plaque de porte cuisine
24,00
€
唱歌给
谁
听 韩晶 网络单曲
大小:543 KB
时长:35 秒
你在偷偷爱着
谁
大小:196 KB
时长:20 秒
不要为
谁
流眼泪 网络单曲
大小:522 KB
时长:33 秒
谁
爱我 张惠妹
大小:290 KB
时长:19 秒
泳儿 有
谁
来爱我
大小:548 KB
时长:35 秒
---*---
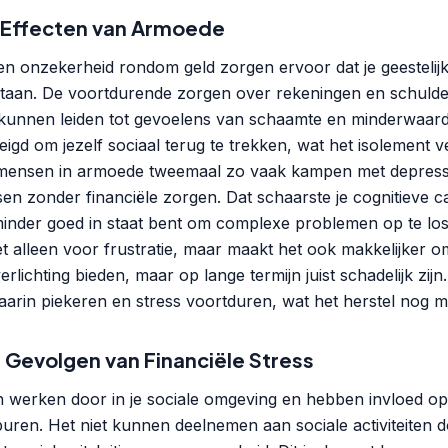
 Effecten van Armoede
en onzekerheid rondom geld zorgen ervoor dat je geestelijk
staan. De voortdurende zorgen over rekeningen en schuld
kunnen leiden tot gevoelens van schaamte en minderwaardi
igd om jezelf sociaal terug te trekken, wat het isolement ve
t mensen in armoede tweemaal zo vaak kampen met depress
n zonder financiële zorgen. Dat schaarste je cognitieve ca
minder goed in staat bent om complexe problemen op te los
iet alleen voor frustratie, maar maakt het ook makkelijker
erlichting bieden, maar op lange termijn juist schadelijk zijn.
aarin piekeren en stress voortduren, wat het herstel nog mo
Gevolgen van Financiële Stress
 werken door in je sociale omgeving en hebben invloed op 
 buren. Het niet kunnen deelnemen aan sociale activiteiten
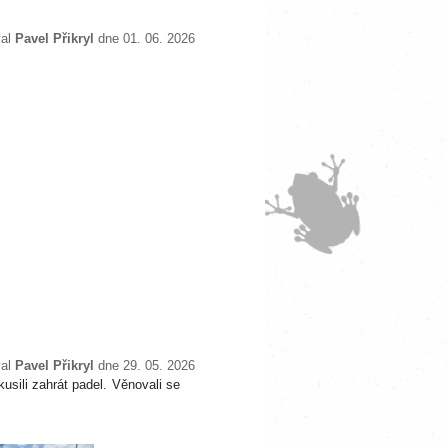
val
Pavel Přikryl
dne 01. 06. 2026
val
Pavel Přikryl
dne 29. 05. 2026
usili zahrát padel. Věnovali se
---*---
What you need to do: Exact repeat of the material above: every line from the one with "aarin piekeren en" through the one with "usili zahrát padel. Věnovali se", endpoints included, and nothing more. No pictures.

Exercise answer:
aarin piekeren en stress voortduren, wat het herstel nog mo
Gevolgen van Financiële Stress
 werken door in je sociale omgeving en hebben invloed op 
 buren. Het niet kunnen deelnemen aan sociale activiteiten
val
Pavel Přikryl
dne 01. 06. 2026
val
Pavel Přikryl
dne 29. 05. 2026
usili zahrát padel. Věnovali se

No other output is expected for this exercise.